- **ACTIVITY**:
Repeat word for word the lines of the data below, from the line with "Livrare gratuită pentru" up to and including the line with "Livrări telefonice".

- **DATASET**:

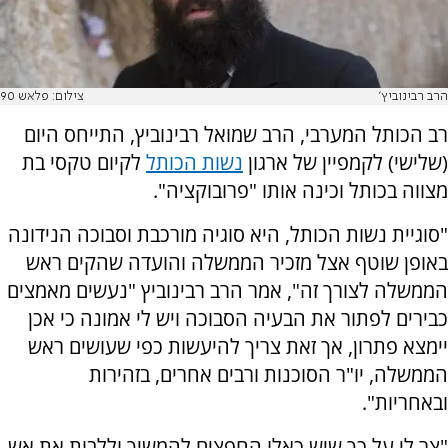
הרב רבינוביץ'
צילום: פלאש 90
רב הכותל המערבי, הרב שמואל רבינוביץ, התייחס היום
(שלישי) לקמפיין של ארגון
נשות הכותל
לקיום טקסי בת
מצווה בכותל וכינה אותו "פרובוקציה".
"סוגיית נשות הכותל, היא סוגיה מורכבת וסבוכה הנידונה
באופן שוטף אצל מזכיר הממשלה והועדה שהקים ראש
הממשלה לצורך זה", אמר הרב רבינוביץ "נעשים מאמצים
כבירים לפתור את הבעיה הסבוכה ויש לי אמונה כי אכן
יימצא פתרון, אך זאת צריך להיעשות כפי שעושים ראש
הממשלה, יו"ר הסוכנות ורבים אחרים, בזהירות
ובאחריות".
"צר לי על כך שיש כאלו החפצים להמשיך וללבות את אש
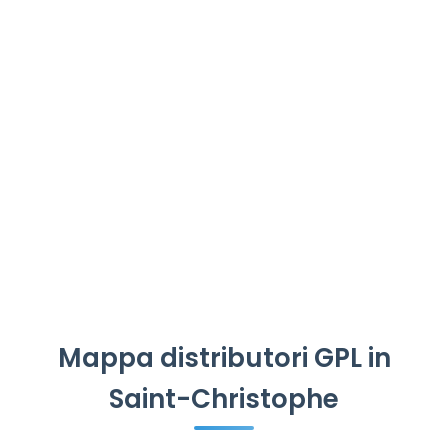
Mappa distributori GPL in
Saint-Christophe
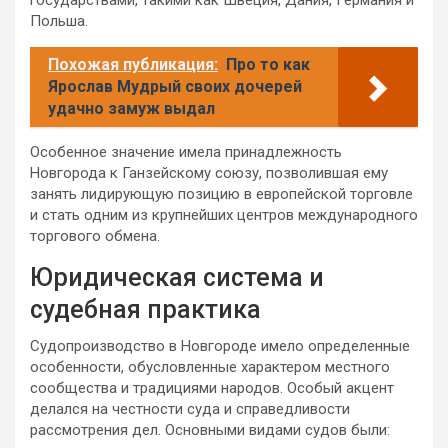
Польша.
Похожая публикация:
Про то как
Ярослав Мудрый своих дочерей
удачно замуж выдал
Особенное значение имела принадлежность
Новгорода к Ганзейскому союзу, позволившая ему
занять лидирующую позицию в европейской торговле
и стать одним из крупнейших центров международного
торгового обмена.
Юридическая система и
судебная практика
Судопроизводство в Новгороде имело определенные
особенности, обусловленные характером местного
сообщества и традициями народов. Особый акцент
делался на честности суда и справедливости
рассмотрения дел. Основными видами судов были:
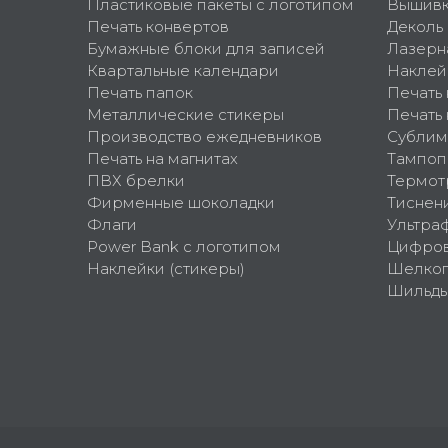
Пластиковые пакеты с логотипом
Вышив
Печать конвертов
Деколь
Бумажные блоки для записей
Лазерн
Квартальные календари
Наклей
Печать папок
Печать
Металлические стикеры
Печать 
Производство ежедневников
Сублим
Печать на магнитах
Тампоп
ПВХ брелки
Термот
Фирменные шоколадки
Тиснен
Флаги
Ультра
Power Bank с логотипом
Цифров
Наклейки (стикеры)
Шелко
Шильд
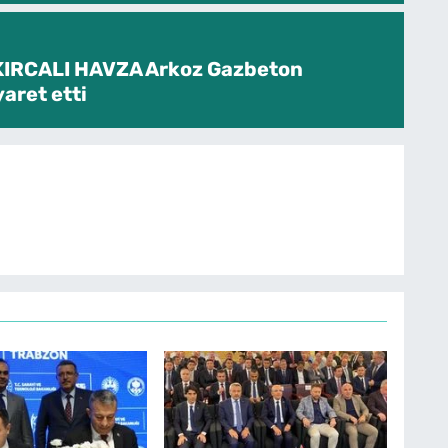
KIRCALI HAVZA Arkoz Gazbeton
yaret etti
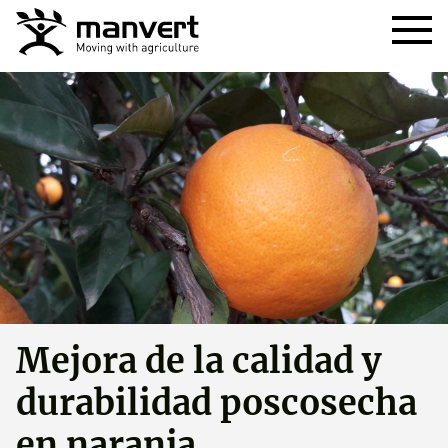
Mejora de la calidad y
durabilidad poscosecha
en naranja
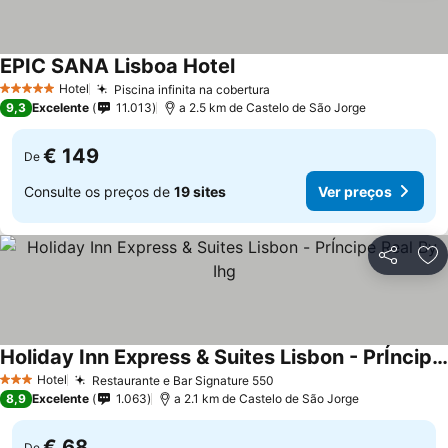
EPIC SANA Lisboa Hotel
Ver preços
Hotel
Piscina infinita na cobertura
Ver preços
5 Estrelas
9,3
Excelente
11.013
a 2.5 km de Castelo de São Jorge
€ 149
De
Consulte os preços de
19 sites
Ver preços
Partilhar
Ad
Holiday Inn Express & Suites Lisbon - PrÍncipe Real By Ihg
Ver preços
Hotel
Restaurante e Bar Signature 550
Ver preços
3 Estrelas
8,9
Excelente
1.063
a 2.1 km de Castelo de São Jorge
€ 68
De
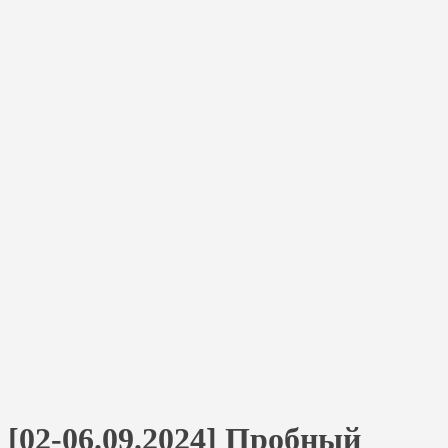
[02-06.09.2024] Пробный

--

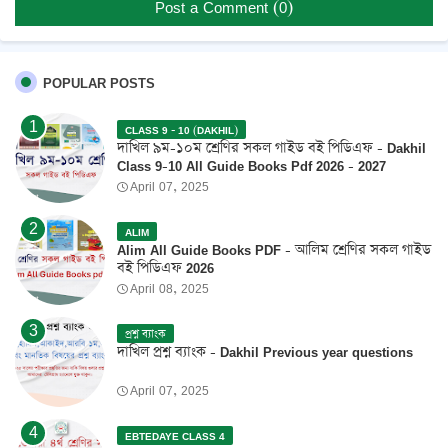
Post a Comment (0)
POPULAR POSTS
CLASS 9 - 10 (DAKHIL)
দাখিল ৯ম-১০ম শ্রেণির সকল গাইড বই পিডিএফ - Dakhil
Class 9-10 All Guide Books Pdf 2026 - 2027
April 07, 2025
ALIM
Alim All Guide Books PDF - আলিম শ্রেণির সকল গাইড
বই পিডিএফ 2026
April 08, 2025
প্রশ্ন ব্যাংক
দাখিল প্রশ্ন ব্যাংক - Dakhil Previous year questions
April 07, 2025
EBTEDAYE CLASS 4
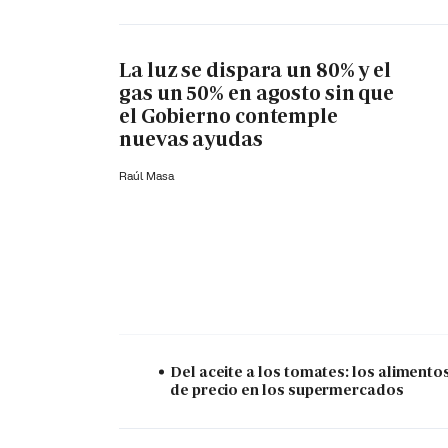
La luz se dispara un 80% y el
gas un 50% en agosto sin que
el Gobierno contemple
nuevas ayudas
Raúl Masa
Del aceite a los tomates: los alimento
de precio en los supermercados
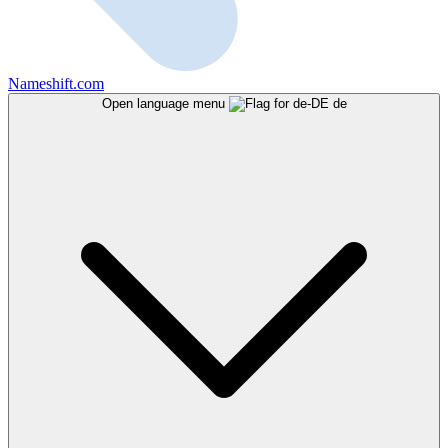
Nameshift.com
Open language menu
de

---

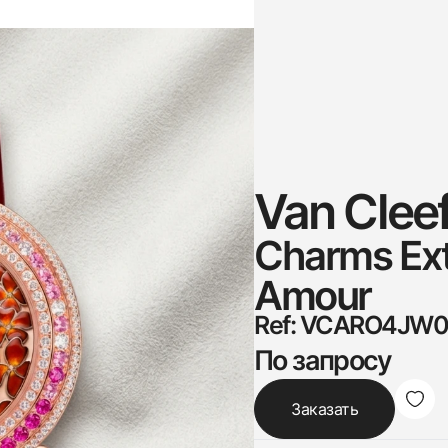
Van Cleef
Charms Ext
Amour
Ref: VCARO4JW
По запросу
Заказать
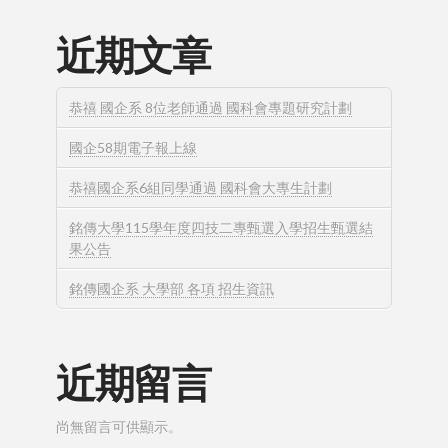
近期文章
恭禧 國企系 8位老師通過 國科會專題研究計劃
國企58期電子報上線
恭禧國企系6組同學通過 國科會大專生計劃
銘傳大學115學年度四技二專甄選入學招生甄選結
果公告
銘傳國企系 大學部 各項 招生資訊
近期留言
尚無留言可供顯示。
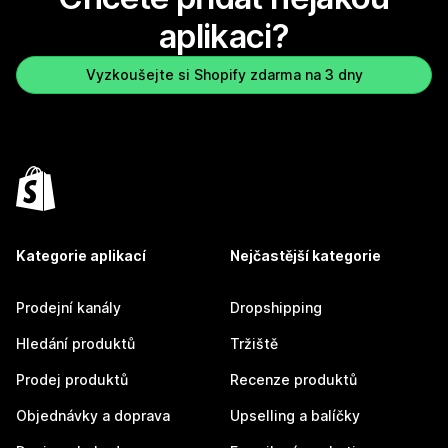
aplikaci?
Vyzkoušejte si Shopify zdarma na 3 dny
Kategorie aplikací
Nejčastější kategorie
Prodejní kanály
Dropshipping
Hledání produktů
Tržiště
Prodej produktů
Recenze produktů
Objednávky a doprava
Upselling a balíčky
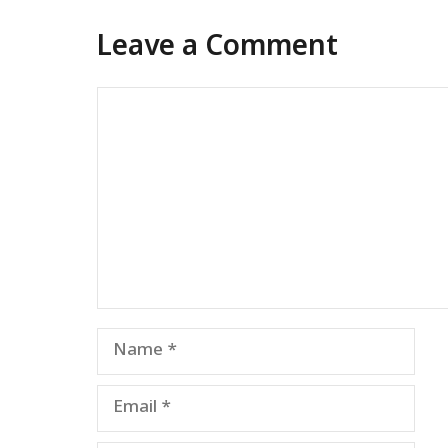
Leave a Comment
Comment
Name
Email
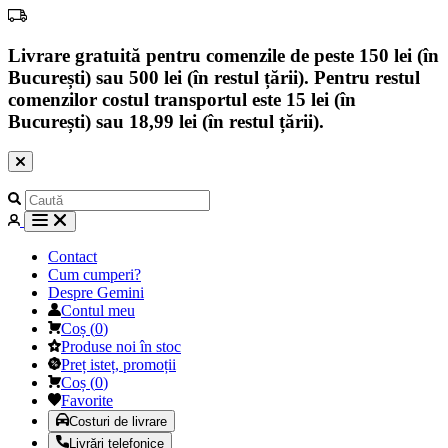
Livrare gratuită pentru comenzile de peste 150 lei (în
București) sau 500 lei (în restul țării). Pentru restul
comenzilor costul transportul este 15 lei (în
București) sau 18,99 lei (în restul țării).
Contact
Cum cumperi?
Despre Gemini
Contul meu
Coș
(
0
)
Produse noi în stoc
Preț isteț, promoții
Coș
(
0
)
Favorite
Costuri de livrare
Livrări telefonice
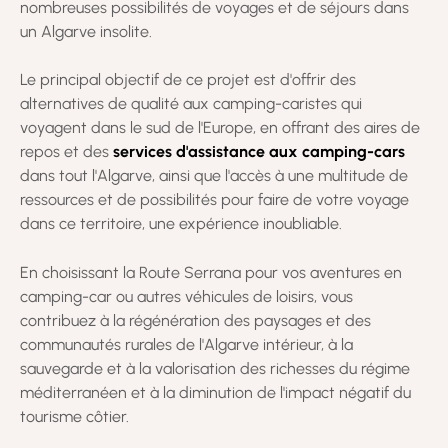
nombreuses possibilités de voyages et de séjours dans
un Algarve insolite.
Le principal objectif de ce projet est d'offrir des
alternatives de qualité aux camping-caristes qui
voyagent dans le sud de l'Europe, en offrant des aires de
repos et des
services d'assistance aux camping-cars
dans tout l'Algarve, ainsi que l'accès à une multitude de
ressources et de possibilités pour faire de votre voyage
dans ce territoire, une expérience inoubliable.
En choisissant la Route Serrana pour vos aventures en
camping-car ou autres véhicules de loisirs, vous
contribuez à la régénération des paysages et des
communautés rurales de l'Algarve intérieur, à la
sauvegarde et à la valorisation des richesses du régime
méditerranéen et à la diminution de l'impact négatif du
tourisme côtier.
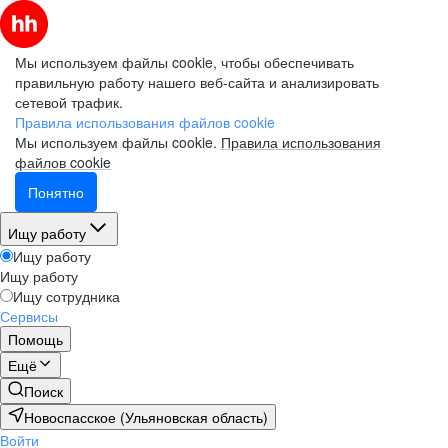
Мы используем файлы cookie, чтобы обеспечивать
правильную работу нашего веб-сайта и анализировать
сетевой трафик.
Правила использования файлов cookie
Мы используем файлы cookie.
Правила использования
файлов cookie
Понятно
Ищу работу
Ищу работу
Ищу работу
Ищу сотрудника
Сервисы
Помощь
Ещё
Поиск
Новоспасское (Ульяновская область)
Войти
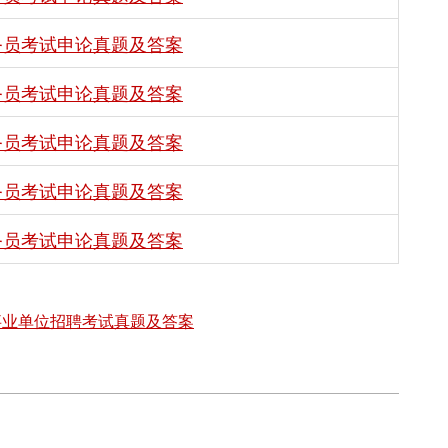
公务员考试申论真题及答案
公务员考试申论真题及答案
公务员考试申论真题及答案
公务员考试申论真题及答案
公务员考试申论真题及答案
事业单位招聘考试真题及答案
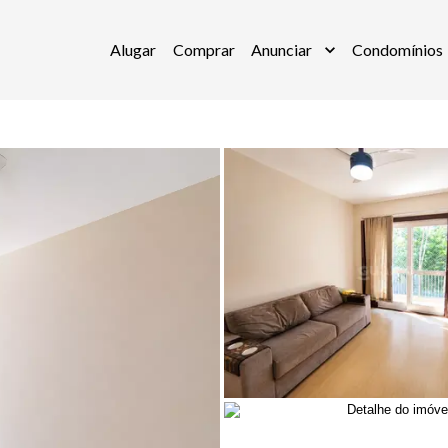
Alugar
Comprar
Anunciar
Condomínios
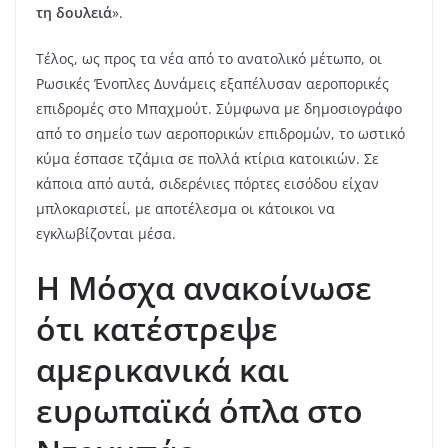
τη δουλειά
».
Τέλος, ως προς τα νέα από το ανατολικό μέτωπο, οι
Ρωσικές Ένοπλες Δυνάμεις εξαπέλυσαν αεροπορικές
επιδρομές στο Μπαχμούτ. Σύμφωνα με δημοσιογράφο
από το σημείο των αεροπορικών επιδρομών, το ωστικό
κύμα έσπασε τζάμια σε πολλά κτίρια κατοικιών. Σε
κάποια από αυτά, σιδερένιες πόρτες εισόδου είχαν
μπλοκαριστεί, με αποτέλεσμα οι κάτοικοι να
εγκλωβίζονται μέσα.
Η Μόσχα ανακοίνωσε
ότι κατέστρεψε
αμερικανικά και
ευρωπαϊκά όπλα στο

- **WRITTEN RESPONSE**:
Livrare gratuită pentru comenzile de peste 150 lei (în
București) sau 500 lei (în restul țării). Pentru restul
comenzilor costul transportul este 15 lei (în
București) sau 18,99 lei (în restul țării).
Contact
Cum cumperi?
Despre Gemini
Contul meu
Coș
(
0
)
Produse noi în stoc
Preț isteț, promoții
Coș
(
0
)
Favorite
Costuri de livrare
Livrări telefonice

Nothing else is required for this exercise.